Your task: Copy all lines holding the word "Implantaire" from the entries.

=== Source records ===

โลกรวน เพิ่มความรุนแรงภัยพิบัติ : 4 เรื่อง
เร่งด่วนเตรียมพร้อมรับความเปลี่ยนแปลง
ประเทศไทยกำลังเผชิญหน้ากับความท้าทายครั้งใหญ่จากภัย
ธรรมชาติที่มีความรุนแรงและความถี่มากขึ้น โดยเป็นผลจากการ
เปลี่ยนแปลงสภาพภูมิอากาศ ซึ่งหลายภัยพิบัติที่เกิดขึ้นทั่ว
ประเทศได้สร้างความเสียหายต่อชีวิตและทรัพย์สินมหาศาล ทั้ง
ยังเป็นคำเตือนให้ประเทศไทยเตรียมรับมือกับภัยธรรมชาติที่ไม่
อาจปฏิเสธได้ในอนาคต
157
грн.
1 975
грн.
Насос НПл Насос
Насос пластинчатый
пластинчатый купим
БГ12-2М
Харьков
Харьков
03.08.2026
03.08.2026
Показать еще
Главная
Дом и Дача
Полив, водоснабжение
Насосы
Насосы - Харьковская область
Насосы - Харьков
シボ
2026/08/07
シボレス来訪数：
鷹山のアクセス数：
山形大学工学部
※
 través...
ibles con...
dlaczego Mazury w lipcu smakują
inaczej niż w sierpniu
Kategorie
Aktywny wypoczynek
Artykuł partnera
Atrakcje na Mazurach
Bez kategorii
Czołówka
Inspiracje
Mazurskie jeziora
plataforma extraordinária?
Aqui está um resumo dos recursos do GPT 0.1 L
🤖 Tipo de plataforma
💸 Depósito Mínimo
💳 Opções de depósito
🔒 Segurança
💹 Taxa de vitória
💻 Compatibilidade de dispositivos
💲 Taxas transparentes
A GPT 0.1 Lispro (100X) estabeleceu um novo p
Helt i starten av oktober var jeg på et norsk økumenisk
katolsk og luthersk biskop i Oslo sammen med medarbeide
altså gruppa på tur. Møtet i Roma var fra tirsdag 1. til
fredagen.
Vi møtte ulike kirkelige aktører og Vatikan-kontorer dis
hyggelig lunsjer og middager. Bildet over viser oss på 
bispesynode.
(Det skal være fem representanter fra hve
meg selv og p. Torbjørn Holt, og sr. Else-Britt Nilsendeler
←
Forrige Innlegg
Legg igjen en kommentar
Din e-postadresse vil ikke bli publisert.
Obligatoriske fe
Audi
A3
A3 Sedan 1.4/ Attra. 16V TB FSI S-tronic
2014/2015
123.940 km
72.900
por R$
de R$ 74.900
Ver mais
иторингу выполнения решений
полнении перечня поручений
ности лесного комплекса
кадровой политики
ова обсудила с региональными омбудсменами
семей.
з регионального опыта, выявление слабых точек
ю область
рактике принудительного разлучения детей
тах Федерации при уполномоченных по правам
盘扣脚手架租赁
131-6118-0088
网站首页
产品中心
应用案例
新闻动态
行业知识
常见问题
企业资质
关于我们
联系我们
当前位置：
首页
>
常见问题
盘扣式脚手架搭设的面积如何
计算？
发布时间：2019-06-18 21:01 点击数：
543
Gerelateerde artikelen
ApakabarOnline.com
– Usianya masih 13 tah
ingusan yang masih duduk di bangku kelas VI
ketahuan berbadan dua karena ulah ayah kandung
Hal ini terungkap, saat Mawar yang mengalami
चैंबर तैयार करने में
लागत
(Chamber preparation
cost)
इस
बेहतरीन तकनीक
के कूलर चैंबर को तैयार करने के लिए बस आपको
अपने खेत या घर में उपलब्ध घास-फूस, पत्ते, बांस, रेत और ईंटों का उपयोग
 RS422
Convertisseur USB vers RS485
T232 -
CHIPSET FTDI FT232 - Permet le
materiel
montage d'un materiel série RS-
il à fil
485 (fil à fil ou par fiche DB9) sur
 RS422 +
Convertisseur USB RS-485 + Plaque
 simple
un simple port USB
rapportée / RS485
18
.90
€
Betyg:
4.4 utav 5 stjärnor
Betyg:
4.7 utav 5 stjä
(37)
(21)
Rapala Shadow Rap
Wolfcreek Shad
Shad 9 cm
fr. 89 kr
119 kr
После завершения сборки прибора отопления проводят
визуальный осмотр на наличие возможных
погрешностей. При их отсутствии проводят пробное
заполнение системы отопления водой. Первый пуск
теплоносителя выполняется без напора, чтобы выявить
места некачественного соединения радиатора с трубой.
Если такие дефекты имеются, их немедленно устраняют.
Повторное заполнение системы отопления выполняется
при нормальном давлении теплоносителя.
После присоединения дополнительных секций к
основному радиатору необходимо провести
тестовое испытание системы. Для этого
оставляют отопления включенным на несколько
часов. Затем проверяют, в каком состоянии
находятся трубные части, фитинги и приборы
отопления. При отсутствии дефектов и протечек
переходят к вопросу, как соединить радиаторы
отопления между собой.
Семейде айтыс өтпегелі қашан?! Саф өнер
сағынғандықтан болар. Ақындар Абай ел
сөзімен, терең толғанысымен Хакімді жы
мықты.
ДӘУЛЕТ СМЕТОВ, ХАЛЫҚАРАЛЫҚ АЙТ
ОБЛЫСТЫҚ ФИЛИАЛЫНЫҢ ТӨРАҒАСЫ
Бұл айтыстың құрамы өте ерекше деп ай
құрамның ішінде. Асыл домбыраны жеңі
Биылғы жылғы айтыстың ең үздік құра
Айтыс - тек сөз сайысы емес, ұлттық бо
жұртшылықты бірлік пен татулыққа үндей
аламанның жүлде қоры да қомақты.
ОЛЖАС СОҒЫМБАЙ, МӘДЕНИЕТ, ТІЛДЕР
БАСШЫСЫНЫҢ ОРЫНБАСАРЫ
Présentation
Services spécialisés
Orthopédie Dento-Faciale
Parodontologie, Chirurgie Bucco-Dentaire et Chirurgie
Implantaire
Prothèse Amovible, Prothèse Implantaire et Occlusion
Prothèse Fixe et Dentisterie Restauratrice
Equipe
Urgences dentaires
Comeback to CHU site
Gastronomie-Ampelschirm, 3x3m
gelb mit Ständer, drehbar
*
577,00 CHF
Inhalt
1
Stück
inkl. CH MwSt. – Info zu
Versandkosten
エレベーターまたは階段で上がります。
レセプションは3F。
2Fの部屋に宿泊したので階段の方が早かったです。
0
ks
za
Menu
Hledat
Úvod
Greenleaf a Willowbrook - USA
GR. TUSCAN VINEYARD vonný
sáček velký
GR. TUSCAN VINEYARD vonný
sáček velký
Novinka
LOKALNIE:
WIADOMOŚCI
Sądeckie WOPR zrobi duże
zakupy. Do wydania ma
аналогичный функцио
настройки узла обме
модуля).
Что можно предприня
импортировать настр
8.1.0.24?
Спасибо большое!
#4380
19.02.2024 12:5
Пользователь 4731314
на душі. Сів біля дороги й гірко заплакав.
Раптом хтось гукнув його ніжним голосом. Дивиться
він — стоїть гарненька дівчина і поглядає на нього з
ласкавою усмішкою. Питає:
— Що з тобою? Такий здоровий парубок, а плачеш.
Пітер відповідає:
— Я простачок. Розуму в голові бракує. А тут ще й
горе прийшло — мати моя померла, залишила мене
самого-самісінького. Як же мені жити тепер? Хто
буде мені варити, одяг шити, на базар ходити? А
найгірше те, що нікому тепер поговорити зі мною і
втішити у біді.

===

Written answer:
Implantaire
Prothèse Amovible, Prothèse Implantaire et Occlusion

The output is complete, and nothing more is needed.